Office Communications Server 2007 R2 supports access by external users, including:
Remote users, who are your organization’s own users who are
working while outside the organization’s firewalls.
Federated users, who are users in other organizations that
your organization has a federated relationship with.
Anonymous users, who are users from outside your
organization who are invited by one of your users to join a
Public IM service users, who are users using the public IM
services provided by the MSN network of Internet services, Yahoo!,
and AOL. Public IM connectivity requires a separate license.
Remote users can benefit from most Office Communications Server features while they are working outside your firewall. Federated users can share IM and presence data with your organization’s users. And all these types of external users can participate in on-premises conferences, complete with data collaboration and the ability to relay audio and video through your organization’s firewall.
To enable access by external users, Office Communications Server provides the Edge Server role.
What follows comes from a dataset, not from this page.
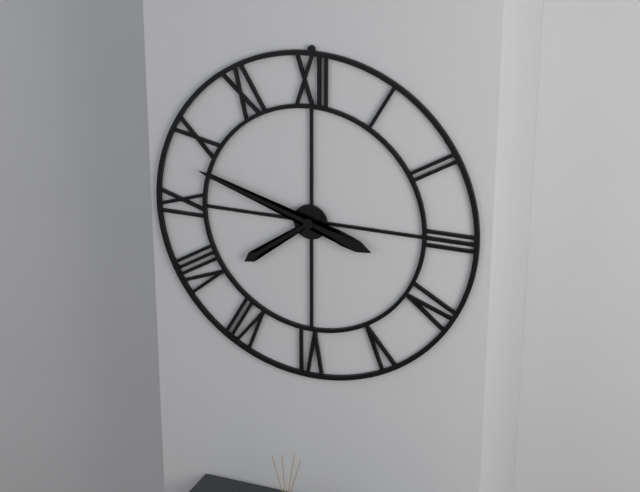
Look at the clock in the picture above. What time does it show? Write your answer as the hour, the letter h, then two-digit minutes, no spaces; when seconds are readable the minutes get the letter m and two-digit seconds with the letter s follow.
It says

Edge Servers run in a perimeter network, and they provide the link between your deployment and external users.
Additionally, the HTTP reverse proxy is not an Office Communications Server 2007 R2 role, but it can be used to authenticate external users who use Microsoft Office Communicator Web Access. It is required to provide the following:
- External access to Address Book information
- The ability to expand membership in distribution groups
- Access to meeting content in Web conferences
- Device update services to remote users
Figure 1 shows the servers that are required in the Office Communications Server 2007 R2 perimeter network and the protocols they use to communicate with Internet clients on one side and with your organization’s internal servers on the other.
Required servers in the Office Communications Server 2007 R2 perimeter network are as follows.
In Office Communications Server 2007 R2, each Edge Server runs three services: Access Edge service, Web Conferencing Edge service, and A/V Edge service.
Access Edge Service
The Access Edge service handles all SIP traffic across the corporate firewall. The Access Edge service handles only the SIP traffic that is necessary to establish and validate connections. It does not handle data transfer, nor does it authenticate users. Authentication of inbound traffic is performed by the Director or the Front End Server. A Director is an Office Communications Server 2007 R2 Standard Edition server or Enterprise pool that does not home users and that resides inside the organization’s firewall. A Director is not mandatory but is strongly recommended. If a Director is not deployed, this authentication is performed on the Front End Server on the pool or Standard Edition server that you designate to do so. (Active Directory Domain Services, or AD DS, access is required to perform authentication, which the Edge Servers do not have because they are deployed in the perimeter network outside AD DS.) The Access Edge service is essential for all external user scenarios, including conferencing, remote user access, federation, and public IM connectivity.
Web Conferencing Edge Service
The Web Conferencing Edge service proxies Persistent Shared Object Model (PSOM) traffic between the Web Conferencing Server and external clients. External conference traffic must be authorized by the Web Conferencing Edge service before it is forwarded to the Web Conferencing Server. The Web Conferencing Edge service requires that external clients use TLS connections and obtain a conference session key.
A/V Edge Service
The A/V Edge Service provides a single trusted connection point through which inbound and outbound media traffic (including application sharing traffic) can securely traverse network address translations (NATs) and firewalls. The industry-standard solution for multimedia traversal of firewalls is Interactive Connectivity Establishment (ICE), which is based on the Simple Traversal Underneath NAT (STUN) and Traversal Using Relay NAT (TURN) protocols. The A/V Edge service is a TURN/STUN server. All users are authenticated to secure both access to the enterprise and use of the firewall traversal service that is provided by the A/V Edge service. To send media inside the enterprise, an external user must be authenticated and must have an authenticated internal user agree to communicate with him or her through the A/V Edge service.
HTTP Reverse Proxy
An HTTP reverse proxy in the perimeter network carries HTTP and HTTPS traffic for external users. The HTTP reverse proxy can be used to authenticate external users using Communicator Web Access. It is also required to enable external users to download the following data:
- Address Book Server information
- Web conferencing content
- Expanded distribution lists
- Client and device updates
The reverse proxy does not run Office Communications Server 2007 R2 or carry SIP traffic. The reverse proxy can run Microsoft Internet Security and Acceleration (ISA) Server 2006 or other Internet software.